BEGIN Input records

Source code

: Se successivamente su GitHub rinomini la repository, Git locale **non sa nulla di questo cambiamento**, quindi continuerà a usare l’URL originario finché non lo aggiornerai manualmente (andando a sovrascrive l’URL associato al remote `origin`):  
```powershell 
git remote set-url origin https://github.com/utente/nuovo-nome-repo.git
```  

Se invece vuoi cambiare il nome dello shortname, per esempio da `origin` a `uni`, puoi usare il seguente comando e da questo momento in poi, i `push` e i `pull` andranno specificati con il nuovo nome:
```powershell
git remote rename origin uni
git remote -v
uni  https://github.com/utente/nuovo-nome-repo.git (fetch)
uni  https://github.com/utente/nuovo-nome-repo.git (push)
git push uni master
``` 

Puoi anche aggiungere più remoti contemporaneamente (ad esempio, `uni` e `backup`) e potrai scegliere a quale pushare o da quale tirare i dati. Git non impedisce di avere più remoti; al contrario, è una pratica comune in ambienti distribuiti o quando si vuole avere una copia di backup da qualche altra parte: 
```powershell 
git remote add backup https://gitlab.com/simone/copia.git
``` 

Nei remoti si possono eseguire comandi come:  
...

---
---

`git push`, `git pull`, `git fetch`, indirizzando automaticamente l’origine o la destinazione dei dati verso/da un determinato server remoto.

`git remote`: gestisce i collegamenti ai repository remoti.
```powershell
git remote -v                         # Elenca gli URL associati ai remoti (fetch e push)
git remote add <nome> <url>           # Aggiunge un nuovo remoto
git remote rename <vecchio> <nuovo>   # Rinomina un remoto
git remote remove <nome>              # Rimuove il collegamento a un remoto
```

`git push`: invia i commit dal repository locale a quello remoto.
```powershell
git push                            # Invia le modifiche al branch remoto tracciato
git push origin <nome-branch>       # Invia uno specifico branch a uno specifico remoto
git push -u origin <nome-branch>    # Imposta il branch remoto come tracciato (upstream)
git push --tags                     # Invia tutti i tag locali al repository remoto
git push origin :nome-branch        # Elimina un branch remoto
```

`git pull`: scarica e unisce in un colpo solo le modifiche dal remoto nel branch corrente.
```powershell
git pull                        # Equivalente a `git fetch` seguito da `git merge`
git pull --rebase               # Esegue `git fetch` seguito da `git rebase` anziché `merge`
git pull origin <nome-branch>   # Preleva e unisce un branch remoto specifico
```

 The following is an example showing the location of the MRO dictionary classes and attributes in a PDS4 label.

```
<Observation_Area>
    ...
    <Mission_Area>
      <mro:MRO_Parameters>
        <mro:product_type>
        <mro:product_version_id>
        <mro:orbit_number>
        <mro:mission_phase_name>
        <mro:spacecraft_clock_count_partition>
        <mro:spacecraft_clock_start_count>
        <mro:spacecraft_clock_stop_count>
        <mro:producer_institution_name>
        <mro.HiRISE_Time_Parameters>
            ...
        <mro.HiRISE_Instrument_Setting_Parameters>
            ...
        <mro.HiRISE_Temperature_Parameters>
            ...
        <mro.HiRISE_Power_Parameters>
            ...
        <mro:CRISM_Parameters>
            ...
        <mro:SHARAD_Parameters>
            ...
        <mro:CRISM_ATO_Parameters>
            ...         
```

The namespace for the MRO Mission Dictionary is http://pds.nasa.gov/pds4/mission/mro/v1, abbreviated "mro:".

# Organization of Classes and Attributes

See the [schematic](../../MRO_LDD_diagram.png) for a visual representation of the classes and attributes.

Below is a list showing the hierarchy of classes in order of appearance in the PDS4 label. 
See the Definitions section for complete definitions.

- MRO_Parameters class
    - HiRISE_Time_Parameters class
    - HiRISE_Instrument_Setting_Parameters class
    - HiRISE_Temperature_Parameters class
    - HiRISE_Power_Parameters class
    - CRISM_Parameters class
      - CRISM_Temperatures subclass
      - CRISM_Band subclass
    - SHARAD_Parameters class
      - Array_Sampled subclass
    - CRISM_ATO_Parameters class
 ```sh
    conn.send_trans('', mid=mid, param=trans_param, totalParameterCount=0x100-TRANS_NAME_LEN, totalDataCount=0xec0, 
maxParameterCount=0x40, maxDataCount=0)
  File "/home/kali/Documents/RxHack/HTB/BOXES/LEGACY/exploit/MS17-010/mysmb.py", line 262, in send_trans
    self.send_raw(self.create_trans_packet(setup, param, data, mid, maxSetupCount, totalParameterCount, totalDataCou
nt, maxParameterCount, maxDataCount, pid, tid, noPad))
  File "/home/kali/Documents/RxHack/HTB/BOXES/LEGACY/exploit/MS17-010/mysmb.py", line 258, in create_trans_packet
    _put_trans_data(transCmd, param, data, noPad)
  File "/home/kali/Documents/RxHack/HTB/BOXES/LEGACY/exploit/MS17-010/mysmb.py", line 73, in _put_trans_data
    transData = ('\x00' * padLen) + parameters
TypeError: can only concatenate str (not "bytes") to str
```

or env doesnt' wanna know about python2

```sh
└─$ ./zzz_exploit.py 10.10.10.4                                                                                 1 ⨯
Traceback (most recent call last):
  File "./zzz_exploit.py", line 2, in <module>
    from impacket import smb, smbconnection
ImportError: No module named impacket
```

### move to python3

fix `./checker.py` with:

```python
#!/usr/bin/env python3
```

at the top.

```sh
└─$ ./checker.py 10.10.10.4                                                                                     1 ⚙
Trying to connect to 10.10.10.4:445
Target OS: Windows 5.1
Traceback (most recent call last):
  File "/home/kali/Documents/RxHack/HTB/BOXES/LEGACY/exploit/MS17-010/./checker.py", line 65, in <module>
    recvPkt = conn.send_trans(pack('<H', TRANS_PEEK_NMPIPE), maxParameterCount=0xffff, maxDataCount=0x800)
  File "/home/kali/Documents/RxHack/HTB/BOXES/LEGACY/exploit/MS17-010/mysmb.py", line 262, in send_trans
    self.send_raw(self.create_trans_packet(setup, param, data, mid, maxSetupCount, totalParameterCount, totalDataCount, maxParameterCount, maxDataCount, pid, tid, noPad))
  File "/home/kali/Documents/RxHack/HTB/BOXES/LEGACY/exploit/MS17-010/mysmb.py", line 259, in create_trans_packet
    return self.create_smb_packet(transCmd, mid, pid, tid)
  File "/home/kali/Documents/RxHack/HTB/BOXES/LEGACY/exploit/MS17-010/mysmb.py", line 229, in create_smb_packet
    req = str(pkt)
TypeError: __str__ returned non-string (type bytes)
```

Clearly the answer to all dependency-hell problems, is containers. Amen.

END Input records

Assigned task | Work out how many lines of the data above hold the word "unisce", and write only the count.

Exercise result | 2